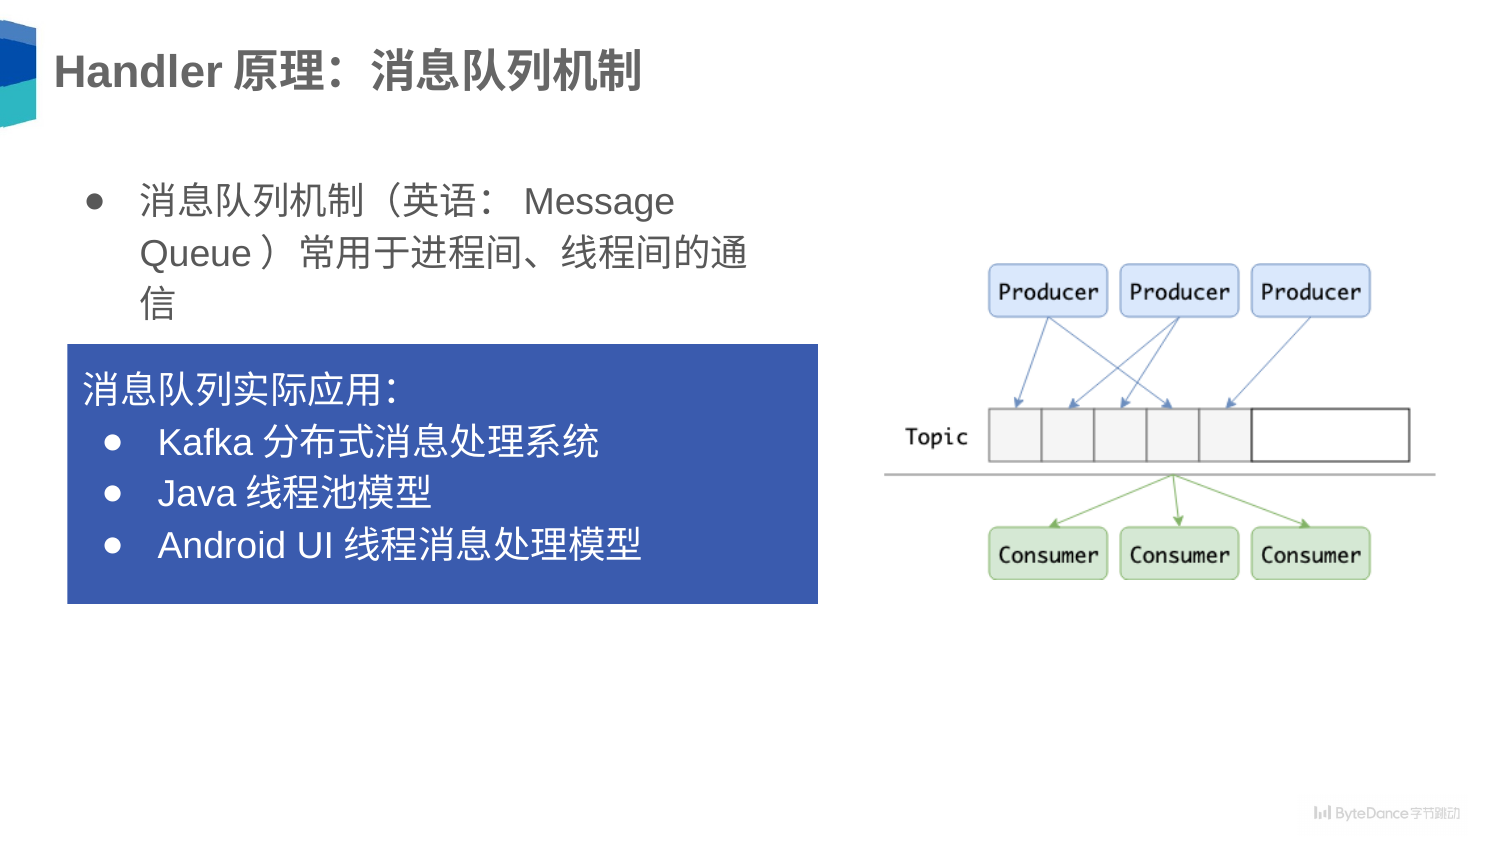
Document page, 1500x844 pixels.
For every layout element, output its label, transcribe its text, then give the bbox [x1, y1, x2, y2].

title Handler原理：消息队列机制 [38, 26, 1437, 122]
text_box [67, 343, 819, 627]
picture [883, 263, 1437, 580]
text_box 消息队列机制（英语：Message Queue）常用于进程间、线程间的通信 [49, 155, 801, 341]
picture [0, 0, 66, 149]
picture [1297, 794, 1468, 836]
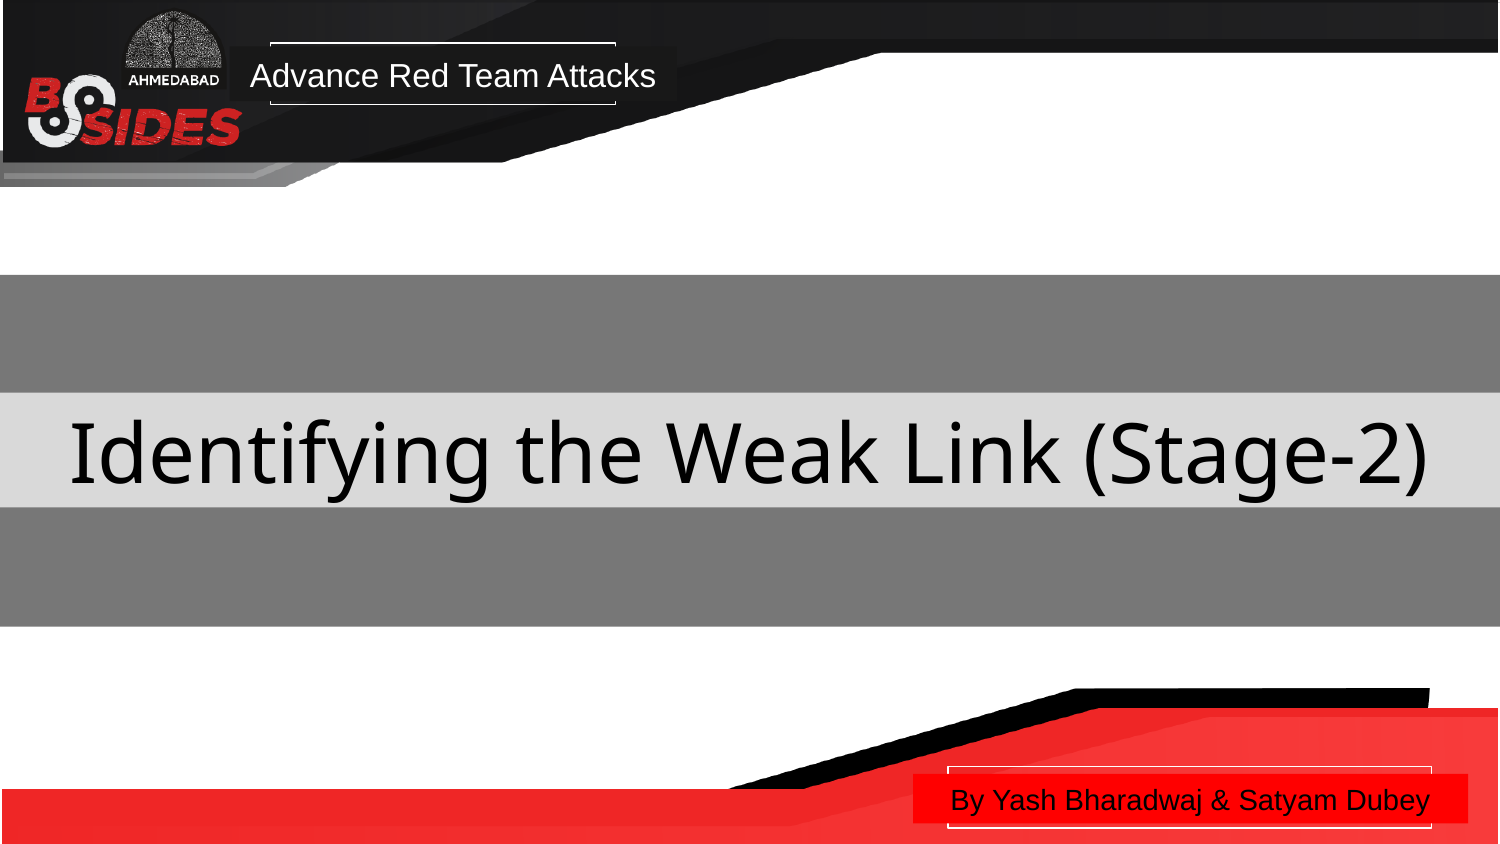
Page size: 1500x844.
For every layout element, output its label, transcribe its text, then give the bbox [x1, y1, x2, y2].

text_box Advance Red Team Attacks [229, 46, 677, 102]
text_box Identifying the Weak Link (Stage-2) [0, 392, 1500, 508]
picture [0, 629, 1500, 844]
picture [0, 0, 1500, 273]
text_box [0, 273, 1500, 392]
text_box By Yash Bharadwaj & Satyam Dubey [913, 773, 1469, 824]
text_box [0, 508, 1500, 629]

##############################

• _What the exercise asks_: Extract the lines exactly, please: the first line of the listing, the line with "Page size: 1500x844.", and every line between them, but no pictures.

• _Task solution_:
Document page, 1500x844 pixels.
For every layout element, output its label, transcribe its text, then give the bbox [x1, y1, x2, y2].

title Handler原理：消息队列机制 [38, 26, 1437, 122]
text_box [67, 343, 819, 627]
picture [883, 263, 1437, 580]
text_box 消息队列机制（英语：Message Queue）常用于进程间、线程间的通信 [49, 155, 801, 341]
picture [0, 0, 66, 149]
picture [1297, 794, 1468, 836]
Page size: 1500x844.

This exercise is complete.